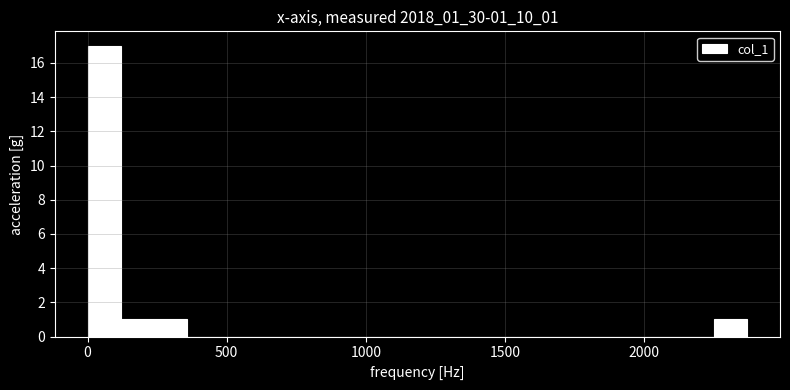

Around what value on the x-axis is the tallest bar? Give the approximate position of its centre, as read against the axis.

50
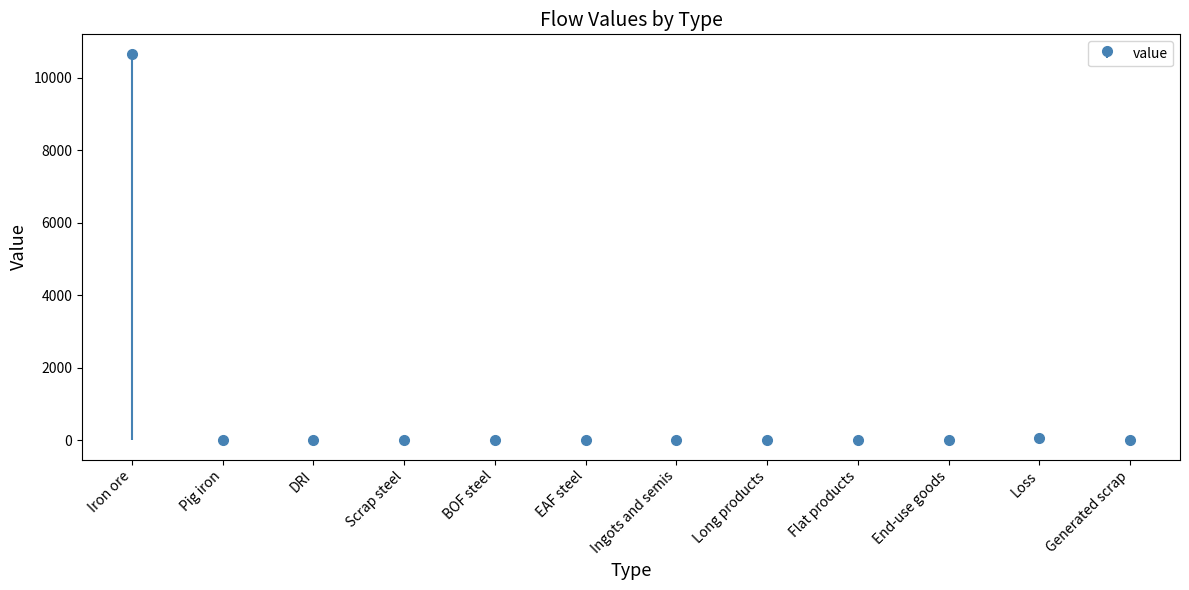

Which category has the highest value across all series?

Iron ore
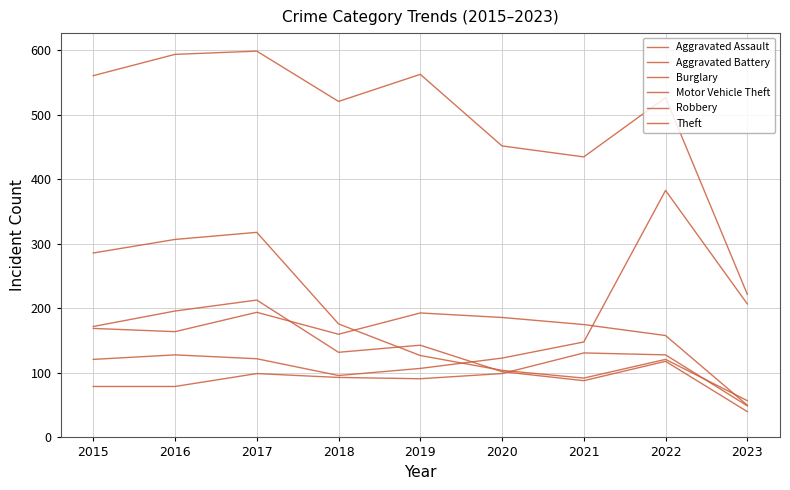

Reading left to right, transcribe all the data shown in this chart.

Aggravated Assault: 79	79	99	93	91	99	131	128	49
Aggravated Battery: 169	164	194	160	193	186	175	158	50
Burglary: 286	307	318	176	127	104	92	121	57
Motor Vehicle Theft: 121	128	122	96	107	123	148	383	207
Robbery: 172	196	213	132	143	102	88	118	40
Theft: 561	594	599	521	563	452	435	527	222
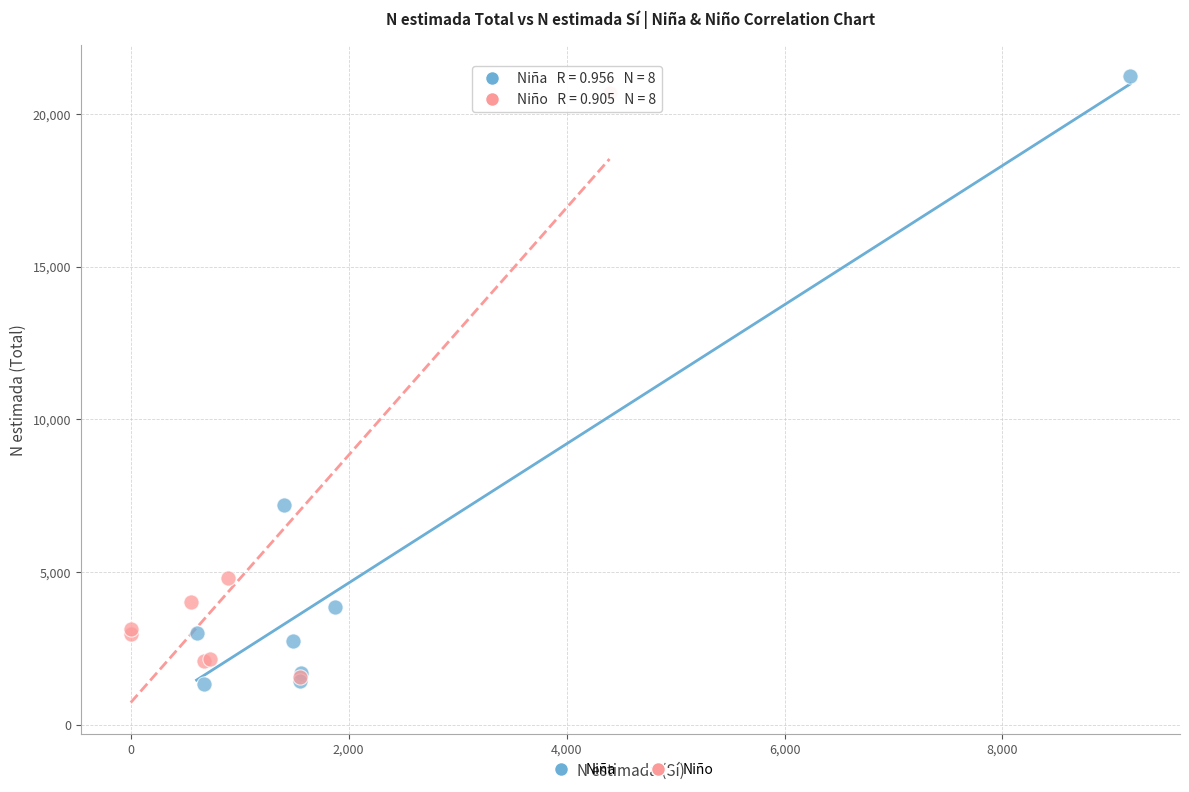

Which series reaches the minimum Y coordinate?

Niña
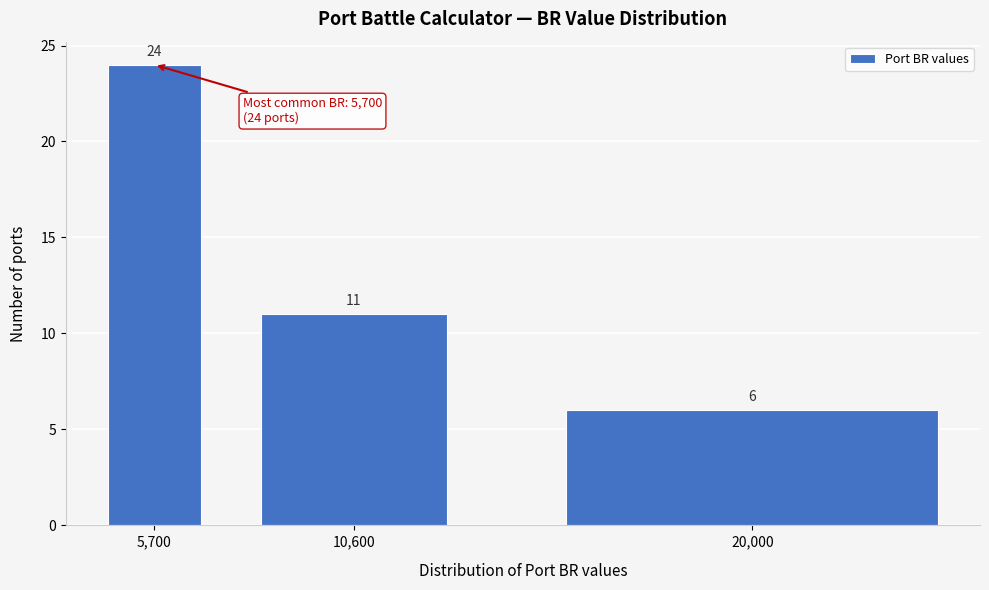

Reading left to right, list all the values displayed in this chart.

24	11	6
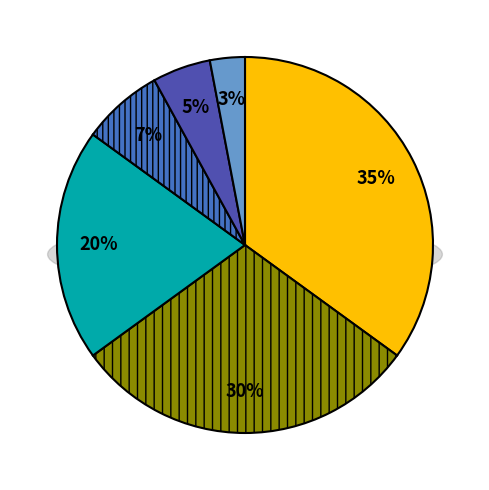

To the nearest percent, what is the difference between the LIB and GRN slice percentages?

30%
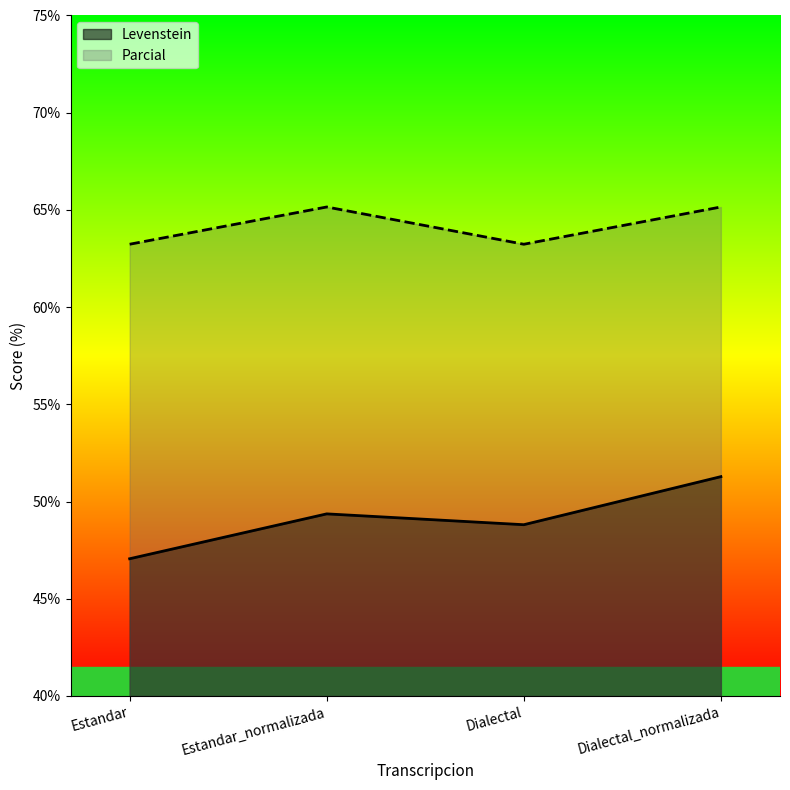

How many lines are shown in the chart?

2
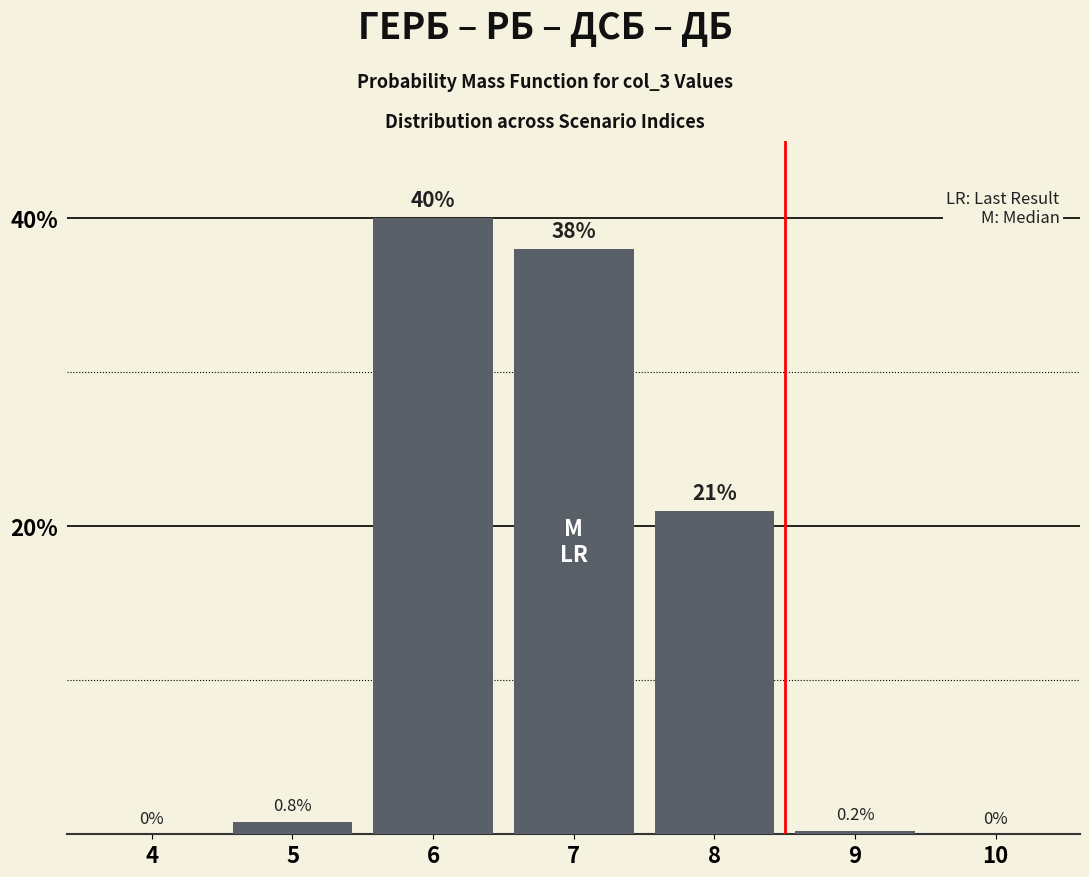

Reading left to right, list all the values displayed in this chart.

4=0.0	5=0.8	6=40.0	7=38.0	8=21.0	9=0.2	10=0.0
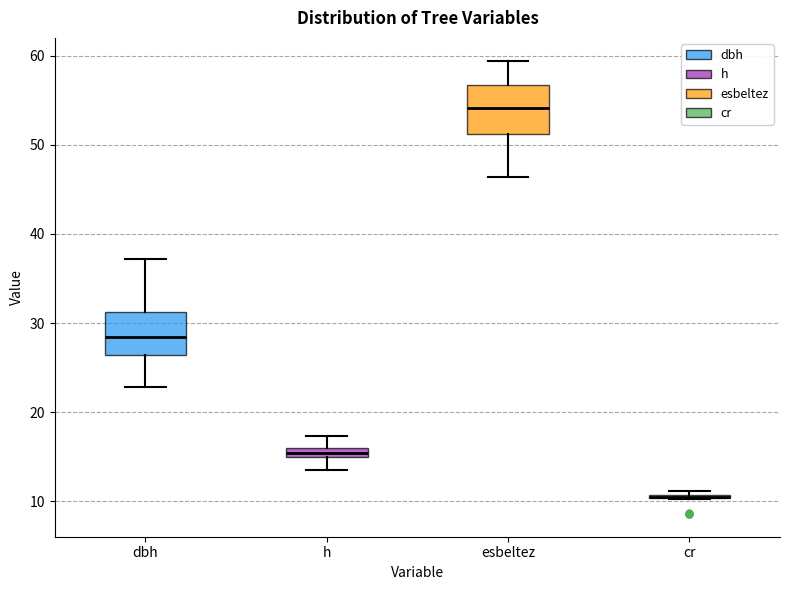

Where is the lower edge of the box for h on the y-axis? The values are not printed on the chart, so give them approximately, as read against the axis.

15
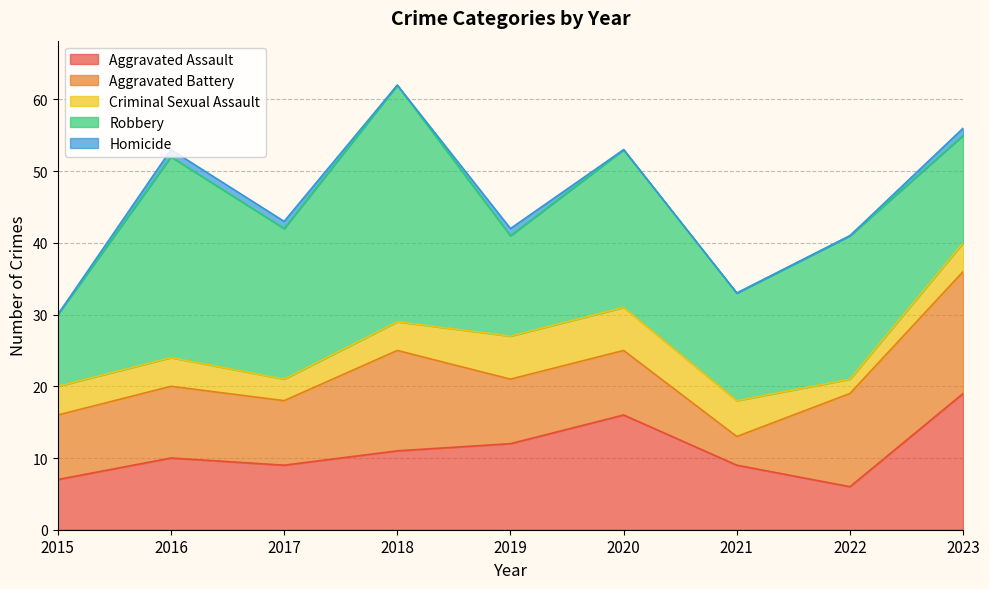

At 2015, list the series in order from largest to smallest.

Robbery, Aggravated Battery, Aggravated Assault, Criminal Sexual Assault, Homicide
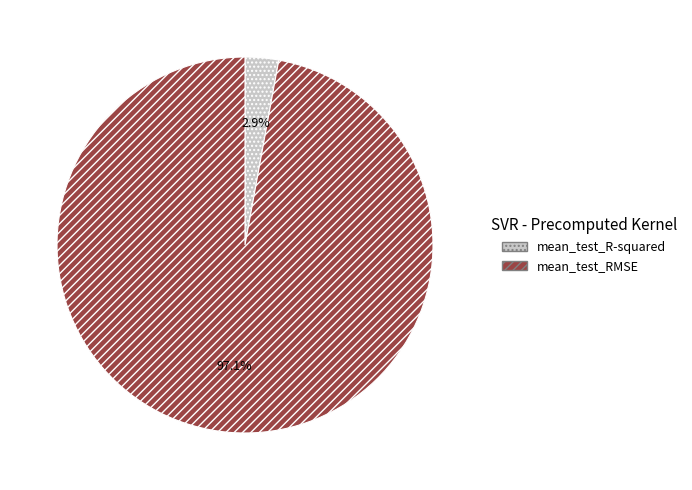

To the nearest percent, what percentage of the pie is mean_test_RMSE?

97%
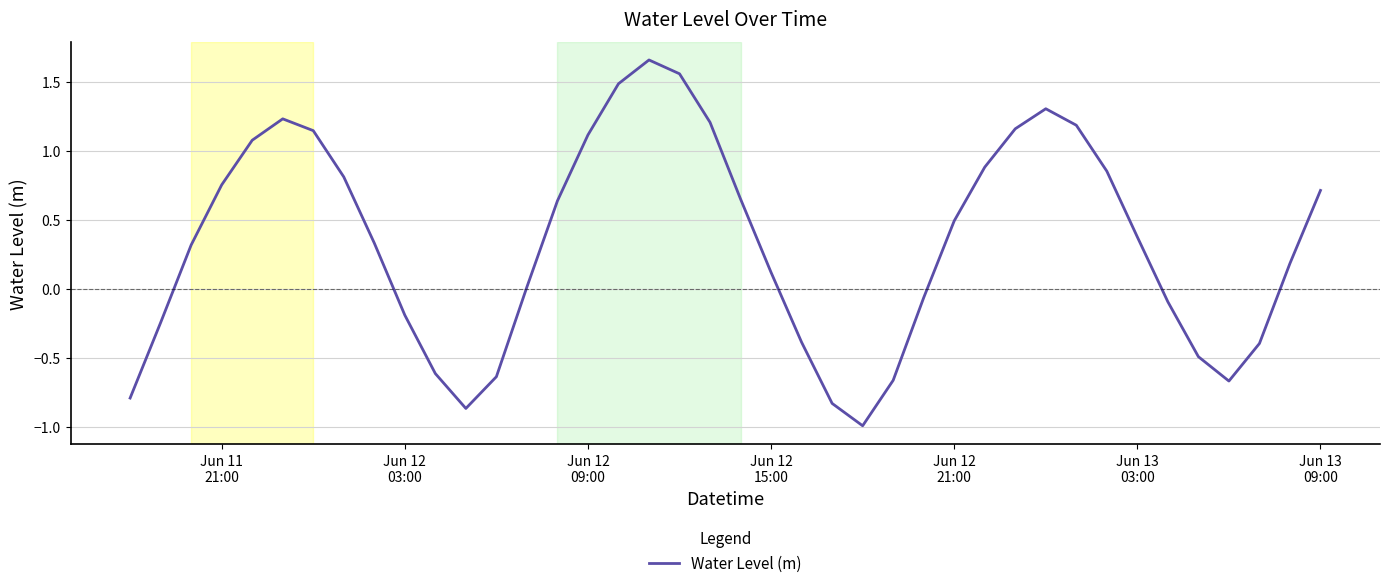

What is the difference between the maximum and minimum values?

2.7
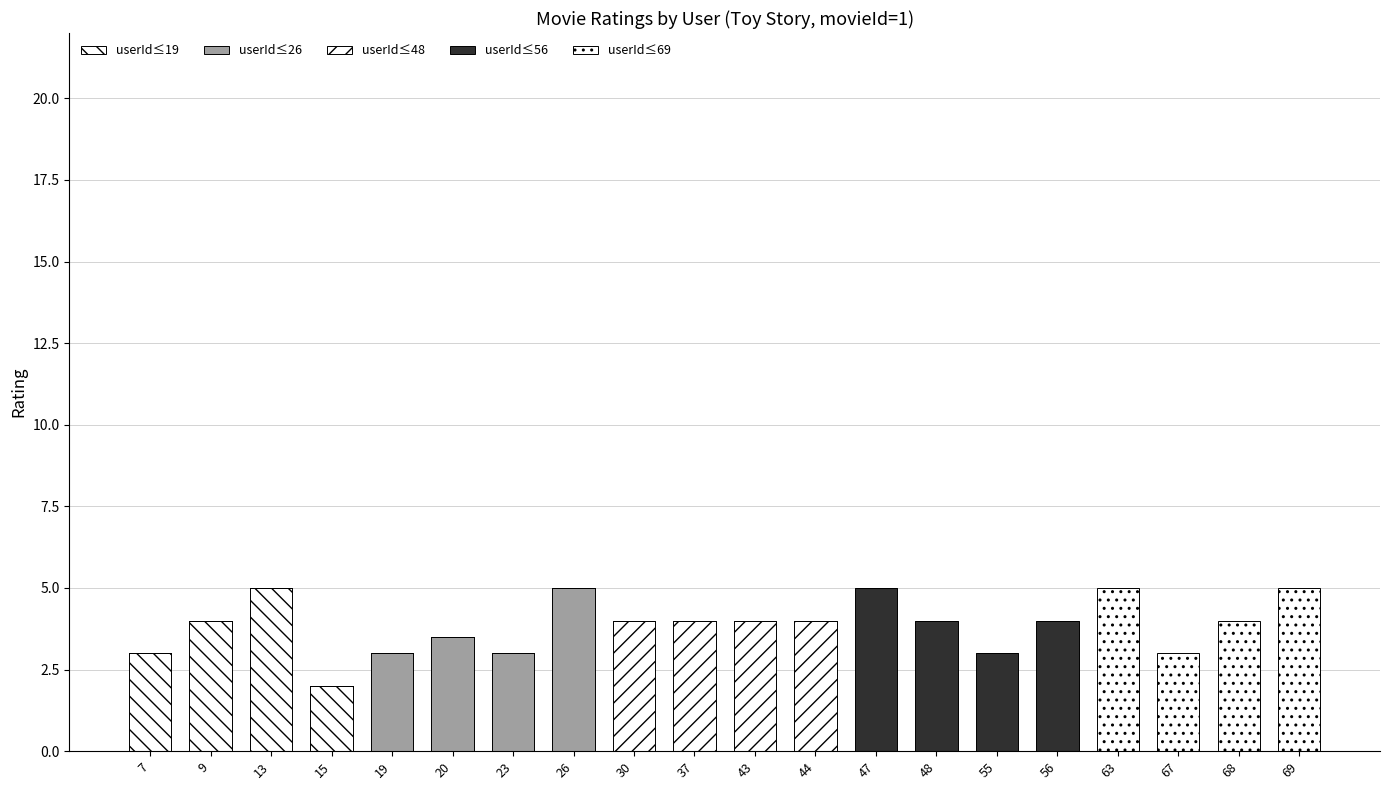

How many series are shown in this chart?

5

+===+

> Work order:
Reproduce every line of the records above verbatim, omitting the pictures.

> Solution:
Around what value on the x-axis is the tallest bar? Give the approximate position of its centre, as read against the axis.

50

Which category has the highest value across all series?

Iron ore

Reading left to right, transcribe all the data shown in this chart.

Aggravated Assault: 79	79	99	93	91	99	131	128	49
Aggravated Battery: 169	164	194	160	193	186	175	158	50
Burglary: 286	307	318	176	127	104	92	121	57
Motor Vehicle Theft: 121	128	122	96	107	123	148	383	207
Robbery: 172	196	213	132	143	102	88	118	40
Theft: 561	594	599	521	563	452	435	527	222

Which series reaches the minimum Y coordinate?

Niña

Reading left to right, list all the values displayed in this chart.

24	11	6

To the nearest percent, what is the difference between the LIB and GRN slice percentages?

30%

How many lines are shown in the chart?

2

Reading left to right, list all the values displayed in this chart.

4=0.0	5=0.8	6=40.0	7=38.0	8=21.0	9=0.2	10=0.0

Where is the lower edge of the box for h on the y-axis? The values are not printed on the chart, so give them approximately, as read against the axis.

15

At 2015, list the series in order from largest to smallest.

Robbery, Aggravated Battery, Aggravated Assault, Criminal Sexual Assault, Homicide

To the nearest percent, what percentage of the pie is mean_test_RMSE?

97%

What is the difference between the maximum and minimum values?

2.7

How many series are shown in this chart?

5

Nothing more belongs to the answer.